# [Exercise goal]
From the listing below, pick out each line with the word "shift".

# [Dataset entries]
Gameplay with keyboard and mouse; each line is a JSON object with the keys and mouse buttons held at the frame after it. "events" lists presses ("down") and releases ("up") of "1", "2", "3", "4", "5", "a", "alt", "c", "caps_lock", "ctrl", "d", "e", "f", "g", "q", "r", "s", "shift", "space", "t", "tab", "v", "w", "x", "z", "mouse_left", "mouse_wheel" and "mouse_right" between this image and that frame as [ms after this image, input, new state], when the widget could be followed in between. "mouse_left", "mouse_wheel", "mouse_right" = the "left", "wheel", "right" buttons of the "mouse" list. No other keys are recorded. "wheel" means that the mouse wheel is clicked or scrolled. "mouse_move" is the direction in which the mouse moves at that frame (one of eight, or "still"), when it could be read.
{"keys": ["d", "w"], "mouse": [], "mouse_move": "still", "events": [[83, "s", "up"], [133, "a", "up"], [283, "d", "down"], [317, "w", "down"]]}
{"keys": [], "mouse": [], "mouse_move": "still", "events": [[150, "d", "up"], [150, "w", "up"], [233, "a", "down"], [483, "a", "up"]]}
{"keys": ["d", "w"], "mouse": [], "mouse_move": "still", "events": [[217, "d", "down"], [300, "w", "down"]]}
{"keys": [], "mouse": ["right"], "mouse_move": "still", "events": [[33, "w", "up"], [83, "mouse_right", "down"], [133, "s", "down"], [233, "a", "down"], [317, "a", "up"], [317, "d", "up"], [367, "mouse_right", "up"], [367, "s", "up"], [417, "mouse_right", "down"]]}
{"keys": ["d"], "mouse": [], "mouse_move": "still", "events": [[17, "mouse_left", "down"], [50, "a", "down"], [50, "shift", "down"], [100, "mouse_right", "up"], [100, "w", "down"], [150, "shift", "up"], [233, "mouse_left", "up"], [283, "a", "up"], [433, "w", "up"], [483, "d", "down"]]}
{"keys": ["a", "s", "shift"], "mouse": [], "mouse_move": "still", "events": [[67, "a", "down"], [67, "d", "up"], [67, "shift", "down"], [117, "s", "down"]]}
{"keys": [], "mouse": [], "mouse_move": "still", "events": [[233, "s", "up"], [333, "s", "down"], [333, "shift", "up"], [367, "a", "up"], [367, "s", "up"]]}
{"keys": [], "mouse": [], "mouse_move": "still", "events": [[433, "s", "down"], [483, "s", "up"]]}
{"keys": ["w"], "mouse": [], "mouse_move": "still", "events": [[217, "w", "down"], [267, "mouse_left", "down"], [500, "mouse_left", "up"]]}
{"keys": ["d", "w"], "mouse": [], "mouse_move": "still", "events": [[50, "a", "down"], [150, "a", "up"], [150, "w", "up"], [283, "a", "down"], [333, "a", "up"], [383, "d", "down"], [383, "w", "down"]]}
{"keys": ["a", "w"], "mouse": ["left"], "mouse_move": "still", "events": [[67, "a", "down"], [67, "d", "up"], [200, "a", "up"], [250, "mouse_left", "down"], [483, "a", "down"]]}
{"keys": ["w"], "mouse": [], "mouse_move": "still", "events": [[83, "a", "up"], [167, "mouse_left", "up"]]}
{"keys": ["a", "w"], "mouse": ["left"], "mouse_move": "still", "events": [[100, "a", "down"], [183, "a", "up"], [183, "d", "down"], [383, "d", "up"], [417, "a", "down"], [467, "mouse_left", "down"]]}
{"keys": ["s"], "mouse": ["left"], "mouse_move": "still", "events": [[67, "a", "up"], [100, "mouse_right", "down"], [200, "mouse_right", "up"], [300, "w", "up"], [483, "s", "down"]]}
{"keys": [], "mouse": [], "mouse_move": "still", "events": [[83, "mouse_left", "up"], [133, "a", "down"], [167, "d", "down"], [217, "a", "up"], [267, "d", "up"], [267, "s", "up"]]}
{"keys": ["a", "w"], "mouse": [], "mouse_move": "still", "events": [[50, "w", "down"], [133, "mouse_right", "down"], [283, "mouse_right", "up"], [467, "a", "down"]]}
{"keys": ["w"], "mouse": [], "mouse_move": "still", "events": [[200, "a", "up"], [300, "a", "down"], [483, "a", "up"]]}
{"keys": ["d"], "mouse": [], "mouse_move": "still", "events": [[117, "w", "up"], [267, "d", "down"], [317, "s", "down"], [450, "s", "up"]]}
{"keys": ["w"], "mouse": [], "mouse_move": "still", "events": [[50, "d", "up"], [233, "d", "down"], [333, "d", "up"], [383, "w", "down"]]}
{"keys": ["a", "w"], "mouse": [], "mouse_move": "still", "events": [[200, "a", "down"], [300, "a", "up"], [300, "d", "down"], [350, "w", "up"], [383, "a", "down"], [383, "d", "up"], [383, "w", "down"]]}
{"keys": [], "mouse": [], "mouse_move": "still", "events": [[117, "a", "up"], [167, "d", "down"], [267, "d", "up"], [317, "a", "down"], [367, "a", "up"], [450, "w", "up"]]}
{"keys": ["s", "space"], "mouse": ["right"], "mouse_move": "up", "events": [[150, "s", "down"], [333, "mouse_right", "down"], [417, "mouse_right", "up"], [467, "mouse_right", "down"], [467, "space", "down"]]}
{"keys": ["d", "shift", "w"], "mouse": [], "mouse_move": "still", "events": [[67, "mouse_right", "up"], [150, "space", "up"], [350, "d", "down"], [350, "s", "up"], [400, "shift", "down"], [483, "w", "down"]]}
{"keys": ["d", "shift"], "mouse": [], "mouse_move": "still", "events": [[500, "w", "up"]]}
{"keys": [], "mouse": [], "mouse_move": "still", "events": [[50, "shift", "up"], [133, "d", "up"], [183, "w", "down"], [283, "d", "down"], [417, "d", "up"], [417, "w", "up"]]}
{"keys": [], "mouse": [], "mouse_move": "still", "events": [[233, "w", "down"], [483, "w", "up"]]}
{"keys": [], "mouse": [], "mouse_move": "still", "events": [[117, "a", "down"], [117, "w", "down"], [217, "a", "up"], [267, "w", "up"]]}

# [Output of the exercise]
Gameplay with keyboard and mouse; each line is a JSON object with the keys and mouse buttons held at the frame after it. "events" lists presses ("down") and releases ("up") of "1", "2", "3", "4", "5", "a", "alt", "c", "caps_lock", "ctrl", "d", "e", "f", "g", "q", "r", "s", "shift", "space", "t", "tab", "v", "w", "x", "z", "mouse_left", "mouse_wheel" and "mouse_right" between this image and that frame as [ms after this image, input, new state], when the widget could be followed in between. "mouse_left", "mouse_wheel", "mouse_right" = the "left", "wheel", "right" buttons of the "mouse" list. No other keys are recorded. "wheel" means that the mouse wheel is clicked or scrolled. "mouse_move" is the direction in which the mouse moves at that frame (one of eight, or "still"), when it could be read.
{"keys": ["d"], "mouse": [], "mouse_move": "still", "events": [[17, "mouse_left", "down"], [50, "a", "down"], [50, "shift", "down"], [100, "mouse_right", "up"], [100, "w", "down"], [150, "shift", "up"], [233, "mouse_left", "up"], [283, "a", "up"], [433, "w", "up"], [483, "d", "down"]]}
{"keys": ["a", "s", "shift"], "mouse": [], "mouse_move": "still", "events": [[67, "a", "down"], [67, "d", "up"], [67, "shift", "down"], [117, "s", "down"]]}
{"keys": [], "mouse": [], "mouse_move": "still", "events": [[233, "s", "up"], [333, "s", "down"], [333, "shift", "up"], [367, "a", "up"], [367, "s", "up"]]}
{"keys": ["d", "shift", "w"], "mouse": [], "mouse_move": "still", "events": [[67, "mouse_right", "up"], [150, "space", "up"], [350, "d", "down"], [350, "s", "up"], [400, "shift", "down"], [483, "w", "down"]]}
{"keys": ["d", "shift"], "mouse": [], "mouse_move": "still", "events": [[500, "w", "up"]]}
{"keys": [], "mouse": [], "mouse_move": "still", "events": [[50, "shift", "up"], [133, "d", "up"], [183, "w", "down"], [283, "d", "down"], [417, "d", "up"], [417, "w", "up"]]}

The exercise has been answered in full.